Il collega Pancrazio Tundo, dipendente dell’ospedale San Gerardo di Monza, parla all’Ansa del suo isolamento a domicilio.
“Tutti, anche in casa, indossiamo la mascherina e, per non far angosciare i bambini, cerchiamo di raccontarla come se fosse un gioco”. Pancrazio Tundo lavora come infermiere nella Terapia intensiva dell’ospedale San Gerardo di Monza, e vive da tre giorni in isolamento a domicilio. “La vita da ‘confinato’ in quarantena è più dura di quanto sembri, ma il mio pensiero è ora ai colleghi che sono in servizio. Nella difficoltà si ritrova l’unità”.
Dirigente sindacale di Nursind Monza, Pancrazio aveva da poco finito il turno sabato scorso, quando nel suo reparto è stato individuata una persona sospettata di aver contratto il coronavirus. “La conferma – racconta all’Ansa – è arrivata quando ero già a casa. Quindi è scattata la procedura di isolamento per chi era entrato in contatto col paziente. E da tre giorni sono bloccato qui”.
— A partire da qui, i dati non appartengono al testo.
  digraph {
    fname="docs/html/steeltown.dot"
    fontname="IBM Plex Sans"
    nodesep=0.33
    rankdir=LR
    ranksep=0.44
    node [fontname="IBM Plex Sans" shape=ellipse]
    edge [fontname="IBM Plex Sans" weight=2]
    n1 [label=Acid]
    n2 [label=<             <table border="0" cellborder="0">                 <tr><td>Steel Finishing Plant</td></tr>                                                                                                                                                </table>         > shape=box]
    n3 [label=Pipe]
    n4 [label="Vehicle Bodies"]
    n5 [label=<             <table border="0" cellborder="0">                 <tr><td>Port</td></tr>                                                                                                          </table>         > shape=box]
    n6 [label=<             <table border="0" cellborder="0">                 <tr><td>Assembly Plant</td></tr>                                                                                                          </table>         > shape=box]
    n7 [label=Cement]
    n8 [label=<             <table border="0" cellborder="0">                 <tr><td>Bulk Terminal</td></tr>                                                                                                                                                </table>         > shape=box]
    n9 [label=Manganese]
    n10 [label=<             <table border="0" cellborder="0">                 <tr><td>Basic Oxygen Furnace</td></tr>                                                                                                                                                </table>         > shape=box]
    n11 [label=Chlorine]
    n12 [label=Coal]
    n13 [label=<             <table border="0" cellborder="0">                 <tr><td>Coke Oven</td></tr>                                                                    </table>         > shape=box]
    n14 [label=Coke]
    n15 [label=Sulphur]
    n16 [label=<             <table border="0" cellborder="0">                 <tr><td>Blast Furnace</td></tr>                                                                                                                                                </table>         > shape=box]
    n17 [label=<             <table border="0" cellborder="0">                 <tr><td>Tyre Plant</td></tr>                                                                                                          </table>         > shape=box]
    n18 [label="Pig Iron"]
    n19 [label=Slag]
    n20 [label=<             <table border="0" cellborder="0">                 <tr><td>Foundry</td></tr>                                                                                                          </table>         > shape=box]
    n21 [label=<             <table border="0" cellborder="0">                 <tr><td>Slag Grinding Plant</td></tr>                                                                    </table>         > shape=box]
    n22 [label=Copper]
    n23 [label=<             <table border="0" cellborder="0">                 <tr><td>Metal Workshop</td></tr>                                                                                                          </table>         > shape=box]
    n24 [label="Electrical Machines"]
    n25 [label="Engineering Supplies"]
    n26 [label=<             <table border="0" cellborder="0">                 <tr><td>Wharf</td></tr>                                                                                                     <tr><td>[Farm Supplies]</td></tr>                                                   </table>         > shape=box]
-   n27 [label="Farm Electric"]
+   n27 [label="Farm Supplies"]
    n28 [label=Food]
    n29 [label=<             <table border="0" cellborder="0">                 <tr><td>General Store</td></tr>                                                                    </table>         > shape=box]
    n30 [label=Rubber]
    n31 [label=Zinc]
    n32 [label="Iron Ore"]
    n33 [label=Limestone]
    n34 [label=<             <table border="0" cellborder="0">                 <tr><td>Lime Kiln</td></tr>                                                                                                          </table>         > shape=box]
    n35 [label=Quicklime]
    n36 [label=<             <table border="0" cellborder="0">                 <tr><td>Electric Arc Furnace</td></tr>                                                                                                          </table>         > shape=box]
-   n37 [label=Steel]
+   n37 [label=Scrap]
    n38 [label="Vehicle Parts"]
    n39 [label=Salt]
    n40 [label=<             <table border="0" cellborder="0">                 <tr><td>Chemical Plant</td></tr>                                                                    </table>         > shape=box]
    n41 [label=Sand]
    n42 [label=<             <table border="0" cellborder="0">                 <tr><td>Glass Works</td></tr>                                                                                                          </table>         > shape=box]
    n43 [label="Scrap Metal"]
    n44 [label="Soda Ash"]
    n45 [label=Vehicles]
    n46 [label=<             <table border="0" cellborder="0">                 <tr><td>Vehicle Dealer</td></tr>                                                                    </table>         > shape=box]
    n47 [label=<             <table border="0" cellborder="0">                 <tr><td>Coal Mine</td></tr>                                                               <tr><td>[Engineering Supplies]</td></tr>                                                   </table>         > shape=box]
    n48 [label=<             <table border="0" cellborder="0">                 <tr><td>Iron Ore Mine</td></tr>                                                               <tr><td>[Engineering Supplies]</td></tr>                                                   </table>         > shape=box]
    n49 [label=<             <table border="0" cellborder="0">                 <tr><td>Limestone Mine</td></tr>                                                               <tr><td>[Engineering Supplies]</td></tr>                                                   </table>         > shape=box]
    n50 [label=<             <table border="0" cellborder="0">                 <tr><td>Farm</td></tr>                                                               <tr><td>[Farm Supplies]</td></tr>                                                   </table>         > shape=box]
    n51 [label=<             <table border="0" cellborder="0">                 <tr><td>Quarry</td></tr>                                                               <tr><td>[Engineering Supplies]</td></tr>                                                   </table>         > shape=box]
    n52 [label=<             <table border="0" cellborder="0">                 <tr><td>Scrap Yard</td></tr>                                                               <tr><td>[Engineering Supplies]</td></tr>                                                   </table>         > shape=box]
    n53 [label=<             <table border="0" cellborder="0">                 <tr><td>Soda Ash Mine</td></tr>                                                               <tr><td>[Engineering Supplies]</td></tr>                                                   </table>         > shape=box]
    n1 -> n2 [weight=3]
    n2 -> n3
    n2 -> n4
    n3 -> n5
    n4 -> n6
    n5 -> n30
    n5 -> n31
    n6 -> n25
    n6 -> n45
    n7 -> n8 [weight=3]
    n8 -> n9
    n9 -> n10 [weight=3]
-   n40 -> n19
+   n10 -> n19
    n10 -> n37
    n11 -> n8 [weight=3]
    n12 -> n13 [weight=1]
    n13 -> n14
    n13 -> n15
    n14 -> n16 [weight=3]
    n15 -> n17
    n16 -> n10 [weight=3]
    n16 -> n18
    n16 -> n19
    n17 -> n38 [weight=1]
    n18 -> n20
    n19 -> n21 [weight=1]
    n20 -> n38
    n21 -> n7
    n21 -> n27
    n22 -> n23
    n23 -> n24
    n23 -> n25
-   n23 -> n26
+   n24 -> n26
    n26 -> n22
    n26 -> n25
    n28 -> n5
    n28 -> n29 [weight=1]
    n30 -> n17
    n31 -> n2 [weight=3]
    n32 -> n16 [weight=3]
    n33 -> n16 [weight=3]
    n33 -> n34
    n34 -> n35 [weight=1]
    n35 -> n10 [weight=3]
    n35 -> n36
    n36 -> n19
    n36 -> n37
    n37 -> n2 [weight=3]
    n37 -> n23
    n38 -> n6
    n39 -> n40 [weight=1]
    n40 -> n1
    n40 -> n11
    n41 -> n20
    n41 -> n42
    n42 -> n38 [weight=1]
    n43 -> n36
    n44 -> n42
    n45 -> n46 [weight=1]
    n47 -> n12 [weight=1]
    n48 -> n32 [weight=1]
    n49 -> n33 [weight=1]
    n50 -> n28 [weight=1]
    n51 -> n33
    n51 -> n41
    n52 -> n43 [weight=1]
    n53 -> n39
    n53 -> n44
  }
Come lui, a trascorrere questi giorni in quarantena, sono tanti operatori sanitari: ben 25 solo nel suo reparto. Com’è la vita chiuso h24 tra quattro mura? “Ho la fortuna di avere una stanza e un bagno per me. Mia moglie ha un attività proprio e in questi giorni la tiene chiusa perché anche le scuole sono chiuse. Oltre a occuparsi dei bambini, fa la spesa, cucina e si occupa di disinfettare le stoviglie. Con i miei tre figli piccoli ci parliamo da una stanza all’altra. Giriamo dentro casa con le mascherine, ma per fargliele accettare abbiamo cercato di trovare un escamotage scherzoso, facendo finta di mascherarci tutti per Carnevale”.
La cosa difficile, specie con il più piccolo, è fargli accettare la distanza: “Il premio lo vince chi non mi abbraccia”. Vivere così è “complicato e snervante, sembra il tempo non passi mai”. Ma quello che lo preoccupa sono i colleghi: “Quelli che stanno facendo turni pazzeschi per coprire l’assenza di chi è a casa e quelli, tra cui anche madri, che stanno facendo la quarantena in ospedale. Vorrei poter esser lì a dargli il cambio”.
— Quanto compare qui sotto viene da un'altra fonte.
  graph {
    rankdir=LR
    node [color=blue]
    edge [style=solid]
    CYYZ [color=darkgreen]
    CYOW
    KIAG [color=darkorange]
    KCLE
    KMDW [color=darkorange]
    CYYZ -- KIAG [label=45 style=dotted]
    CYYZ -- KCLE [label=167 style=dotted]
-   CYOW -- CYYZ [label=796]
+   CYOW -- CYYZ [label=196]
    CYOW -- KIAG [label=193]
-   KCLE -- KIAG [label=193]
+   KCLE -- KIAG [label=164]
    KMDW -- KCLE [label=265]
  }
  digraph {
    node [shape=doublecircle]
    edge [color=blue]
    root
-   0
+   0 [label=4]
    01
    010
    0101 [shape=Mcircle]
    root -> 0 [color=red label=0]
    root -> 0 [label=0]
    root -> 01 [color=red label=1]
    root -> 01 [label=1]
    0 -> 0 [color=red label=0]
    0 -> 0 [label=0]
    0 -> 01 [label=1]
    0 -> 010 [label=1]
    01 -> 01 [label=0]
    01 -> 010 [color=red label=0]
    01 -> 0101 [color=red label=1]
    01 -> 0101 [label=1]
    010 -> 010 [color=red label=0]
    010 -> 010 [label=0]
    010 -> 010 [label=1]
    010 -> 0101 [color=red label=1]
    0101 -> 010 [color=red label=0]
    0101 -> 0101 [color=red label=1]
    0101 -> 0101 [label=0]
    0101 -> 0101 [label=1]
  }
Pancrazio ha deciso di diventare infermiere tanti anni fa: un lavoro faticoso, sottopagato, che richiede un lungo percorso formativo. “Ma questa – spiega – è stata finora la prova più dura. E’ proprio in situazioni del genere, però, che ti senti parte di una grande famiglia, screzi e dissapori si azzerano. Siamo una squadra e, per aiutare i pazienti, dobbiamo aiutarci l’un l’altro. Aver fatto emergere questo sentimento è un lato positivo di questa situazione”.